Gal et al studied 68 hypercholesterolemic patients who were unable to tolerate statins because of myositis-myalgia. The patients had low vitamin D levels of less than 32 ng/mL. While the patients were not receiving statins, 50,000 units of vitamin D were given twice weekly for 3 weeks and then continued once weekly. After 3 weeks, patients were started on statins and were reassessed after 3 months on vitamin D and statins.
After 3 months, 62 of the 68 patients now tolerated statins well and were asymptomatic without myositis-myalgia. In the 62 patients, the mean vitamin D rose from 22 to 43 ng/mL (P = 0.0001), and LDL cholesterol fell from a mean of 162 to 99 mg/dL.3
Because we have only the information in the abstract, we do not know whether the vitamin D levels were assessed during the period the patients were having myositis-myalgia or after they had become asymptomatic.
The careful study by Reid et al and the clinical trial by Gal et al provide important clues to the role of vitamin D in systemic inflammatory processes. There is obviously more to know.

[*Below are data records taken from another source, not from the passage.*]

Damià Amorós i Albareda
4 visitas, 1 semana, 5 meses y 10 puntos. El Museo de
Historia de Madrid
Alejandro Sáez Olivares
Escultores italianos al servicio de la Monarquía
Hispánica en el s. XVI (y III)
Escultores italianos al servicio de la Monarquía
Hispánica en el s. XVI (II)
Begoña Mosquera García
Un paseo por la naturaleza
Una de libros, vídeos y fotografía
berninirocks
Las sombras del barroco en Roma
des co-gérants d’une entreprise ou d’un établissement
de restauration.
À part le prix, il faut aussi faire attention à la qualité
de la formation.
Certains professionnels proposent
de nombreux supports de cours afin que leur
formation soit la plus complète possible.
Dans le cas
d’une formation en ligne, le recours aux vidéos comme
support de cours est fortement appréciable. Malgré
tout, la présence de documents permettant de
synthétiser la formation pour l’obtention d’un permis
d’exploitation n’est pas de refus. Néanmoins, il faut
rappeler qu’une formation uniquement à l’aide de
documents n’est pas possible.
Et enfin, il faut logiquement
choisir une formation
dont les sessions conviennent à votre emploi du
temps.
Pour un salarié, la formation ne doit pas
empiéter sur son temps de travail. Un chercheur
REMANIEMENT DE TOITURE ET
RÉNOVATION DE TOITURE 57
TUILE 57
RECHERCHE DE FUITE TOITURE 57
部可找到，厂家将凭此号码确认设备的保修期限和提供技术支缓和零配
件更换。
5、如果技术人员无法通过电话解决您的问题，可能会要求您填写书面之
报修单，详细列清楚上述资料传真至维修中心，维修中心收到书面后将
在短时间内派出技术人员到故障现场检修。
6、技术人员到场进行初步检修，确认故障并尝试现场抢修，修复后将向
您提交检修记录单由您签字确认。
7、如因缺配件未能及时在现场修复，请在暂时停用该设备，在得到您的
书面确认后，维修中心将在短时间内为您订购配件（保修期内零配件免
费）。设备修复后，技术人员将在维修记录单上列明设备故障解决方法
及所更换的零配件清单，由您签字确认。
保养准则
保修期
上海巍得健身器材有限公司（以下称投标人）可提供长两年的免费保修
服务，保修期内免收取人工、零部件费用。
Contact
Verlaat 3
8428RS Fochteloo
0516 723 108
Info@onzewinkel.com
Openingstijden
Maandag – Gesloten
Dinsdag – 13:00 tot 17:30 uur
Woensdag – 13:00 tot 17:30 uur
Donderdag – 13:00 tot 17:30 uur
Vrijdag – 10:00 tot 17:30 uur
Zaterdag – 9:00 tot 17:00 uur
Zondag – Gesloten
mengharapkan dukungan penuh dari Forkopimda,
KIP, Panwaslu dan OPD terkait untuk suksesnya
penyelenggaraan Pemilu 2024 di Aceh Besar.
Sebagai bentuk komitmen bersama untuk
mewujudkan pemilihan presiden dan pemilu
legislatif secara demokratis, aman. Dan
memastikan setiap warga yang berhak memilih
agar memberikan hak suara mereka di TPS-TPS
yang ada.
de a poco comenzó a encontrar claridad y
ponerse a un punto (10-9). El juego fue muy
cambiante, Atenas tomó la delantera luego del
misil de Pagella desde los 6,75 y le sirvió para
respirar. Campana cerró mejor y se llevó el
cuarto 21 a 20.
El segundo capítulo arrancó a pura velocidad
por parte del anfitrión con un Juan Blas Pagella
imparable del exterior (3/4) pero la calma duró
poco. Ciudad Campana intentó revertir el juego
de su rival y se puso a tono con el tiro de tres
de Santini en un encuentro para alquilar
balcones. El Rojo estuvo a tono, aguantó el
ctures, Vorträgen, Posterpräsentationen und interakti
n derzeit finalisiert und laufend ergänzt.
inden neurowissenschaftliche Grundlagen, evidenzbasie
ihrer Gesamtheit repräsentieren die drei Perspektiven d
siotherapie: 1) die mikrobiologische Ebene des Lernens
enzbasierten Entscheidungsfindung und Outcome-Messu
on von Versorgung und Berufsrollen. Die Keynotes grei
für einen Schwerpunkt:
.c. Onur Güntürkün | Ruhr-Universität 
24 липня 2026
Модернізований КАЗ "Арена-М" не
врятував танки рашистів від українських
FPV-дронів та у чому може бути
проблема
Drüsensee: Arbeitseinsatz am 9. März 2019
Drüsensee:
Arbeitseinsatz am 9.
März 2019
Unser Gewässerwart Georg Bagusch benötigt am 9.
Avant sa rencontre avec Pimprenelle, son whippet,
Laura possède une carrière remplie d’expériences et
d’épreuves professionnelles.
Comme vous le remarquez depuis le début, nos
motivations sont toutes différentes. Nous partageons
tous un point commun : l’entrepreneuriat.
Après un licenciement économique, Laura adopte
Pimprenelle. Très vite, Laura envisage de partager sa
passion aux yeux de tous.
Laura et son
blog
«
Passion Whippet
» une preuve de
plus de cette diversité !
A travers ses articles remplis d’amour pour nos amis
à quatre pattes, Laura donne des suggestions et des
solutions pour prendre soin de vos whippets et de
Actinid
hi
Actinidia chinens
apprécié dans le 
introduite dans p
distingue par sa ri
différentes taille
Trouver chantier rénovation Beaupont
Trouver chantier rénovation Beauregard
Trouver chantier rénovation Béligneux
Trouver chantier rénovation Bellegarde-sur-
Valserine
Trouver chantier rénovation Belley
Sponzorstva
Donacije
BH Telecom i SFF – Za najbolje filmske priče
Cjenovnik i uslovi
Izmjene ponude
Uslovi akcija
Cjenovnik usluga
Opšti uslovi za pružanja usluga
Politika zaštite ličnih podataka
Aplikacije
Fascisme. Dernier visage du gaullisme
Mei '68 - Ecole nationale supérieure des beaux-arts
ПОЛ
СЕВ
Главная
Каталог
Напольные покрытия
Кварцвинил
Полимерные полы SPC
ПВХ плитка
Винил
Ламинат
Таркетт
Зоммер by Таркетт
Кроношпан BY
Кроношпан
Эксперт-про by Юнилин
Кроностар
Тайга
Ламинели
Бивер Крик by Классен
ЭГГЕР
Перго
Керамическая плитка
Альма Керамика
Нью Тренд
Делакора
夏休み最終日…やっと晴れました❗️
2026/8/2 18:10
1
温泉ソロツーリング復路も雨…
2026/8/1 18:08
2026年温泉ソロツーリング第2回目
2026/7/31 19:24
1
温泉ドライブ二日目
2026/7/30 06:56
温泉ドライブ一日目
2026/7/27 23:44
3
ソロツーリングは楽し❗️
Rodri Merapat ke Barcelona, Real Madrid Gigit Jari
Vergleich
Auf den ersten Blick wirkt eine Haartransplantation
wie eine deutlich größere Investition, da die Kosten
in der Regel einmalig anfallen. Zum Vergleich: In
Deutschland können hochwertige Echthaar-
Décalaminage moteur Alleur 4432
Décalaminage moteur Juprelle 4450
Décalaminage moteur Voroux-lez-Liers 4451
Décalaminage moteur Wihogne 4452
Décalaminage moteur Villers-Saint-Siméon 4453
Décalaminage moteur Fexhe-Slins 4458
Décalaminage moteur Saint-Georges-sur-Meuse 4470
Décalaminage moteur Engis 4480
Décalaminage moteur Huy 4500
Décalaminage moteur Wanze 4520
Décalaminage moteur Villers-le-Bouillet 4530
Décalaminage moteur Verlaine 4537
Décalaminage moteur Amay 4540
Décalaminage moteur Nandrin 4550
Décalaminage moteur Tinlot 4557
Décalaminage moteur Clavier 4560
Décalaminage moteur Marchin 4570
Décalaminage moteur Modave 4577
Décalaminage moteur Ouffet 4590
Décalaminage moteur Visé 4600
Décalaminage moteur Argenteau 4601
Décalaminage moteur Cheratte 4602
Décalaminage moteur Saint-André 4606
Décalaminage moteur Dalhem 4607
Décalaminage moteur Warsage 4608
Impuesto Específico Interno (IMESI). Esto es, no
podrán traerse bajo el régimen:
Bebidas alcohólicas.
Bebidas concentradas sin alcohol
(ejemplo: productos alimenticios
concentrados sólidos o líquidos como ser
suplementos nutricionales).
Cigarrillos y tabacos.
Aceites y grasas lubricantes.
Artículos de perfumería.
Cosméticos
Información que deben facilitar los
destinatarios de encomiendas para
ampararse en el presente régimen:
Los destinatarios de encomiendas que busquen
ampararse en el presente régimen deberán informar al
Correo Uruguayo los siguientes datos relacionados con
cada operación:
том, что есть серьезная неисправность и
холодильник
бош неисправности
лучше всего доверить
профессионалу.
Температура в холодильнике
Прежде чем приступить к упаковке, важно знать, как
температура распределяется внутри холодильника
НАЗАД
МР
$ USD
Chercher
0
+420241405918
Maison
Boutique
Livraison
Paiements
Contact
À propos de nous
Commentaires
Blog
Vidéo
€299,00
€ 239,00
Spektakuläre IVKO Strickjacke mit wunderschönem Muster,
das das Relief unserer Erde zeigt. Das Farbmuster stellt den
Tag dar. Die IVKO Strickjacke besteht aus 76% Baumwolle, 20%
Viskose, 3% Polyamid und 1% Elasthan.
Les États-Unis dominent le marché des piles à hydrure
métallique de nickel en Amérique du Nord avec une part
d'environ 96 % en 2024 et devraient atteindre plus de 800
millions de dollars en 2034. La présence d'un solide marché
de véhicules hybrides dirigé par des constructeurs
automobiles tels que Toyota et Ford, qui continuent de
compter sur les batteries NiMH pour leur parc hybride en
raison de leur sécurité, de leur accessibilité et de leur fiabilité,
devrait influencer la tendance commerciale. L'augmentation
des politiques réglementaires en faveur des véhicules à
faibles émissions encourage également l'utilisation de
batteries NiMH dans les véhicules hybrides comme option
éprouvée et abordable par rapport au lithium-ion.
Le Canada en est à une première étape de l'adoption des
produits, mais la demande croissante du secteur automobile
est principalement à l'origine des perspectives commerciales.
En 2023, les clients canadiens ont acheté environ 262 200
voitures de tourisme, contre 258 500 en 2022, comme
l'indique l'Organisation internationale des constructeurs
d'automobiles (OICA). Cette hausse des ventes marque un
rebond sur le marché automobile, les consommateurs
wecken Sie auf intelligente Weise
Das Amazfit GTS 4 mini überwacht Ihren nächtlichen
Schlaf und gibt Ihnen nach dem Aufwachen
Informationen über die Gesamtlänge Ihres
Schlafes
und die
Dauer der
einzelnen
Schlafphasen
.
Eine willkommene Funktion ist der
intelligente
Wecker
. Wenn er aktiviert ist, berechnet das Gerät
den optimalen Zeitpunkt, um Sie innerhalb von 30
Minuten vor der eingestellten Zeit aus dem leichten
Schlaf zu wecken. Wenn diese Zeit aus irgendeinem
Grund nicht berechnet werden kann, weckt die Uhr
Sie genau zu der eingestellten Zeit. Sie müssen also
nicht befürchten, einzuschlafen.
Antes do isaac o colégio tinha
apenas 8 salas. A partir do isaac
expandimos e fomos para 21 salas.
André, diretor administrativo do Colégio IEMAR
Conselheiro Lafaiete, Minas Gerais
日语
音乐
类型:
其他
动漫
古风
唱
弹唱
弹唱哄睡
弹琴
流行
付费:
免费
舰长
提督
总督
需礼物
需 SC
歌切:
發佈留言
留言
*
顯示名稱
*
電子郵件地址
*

1. Gray A, et al. The relationship between the acute changes in the systemic inflammatory response, lipid soluble antioxidant vitamins and lipid peroxidation following elective knee arthroplasty. Clin Nutr 2005;24:746-750.
2. Lee P, et al. Vitamin D deficiency in critically ill patients. N Engl J Med 2009;360:1912-1914.
3. Gal A, et al. Normalization of serum vitamin D in hypercholesterolemic, vitamin D deficient patients, previously statin intolerant. Am Fed for Med Research 2011;59:714.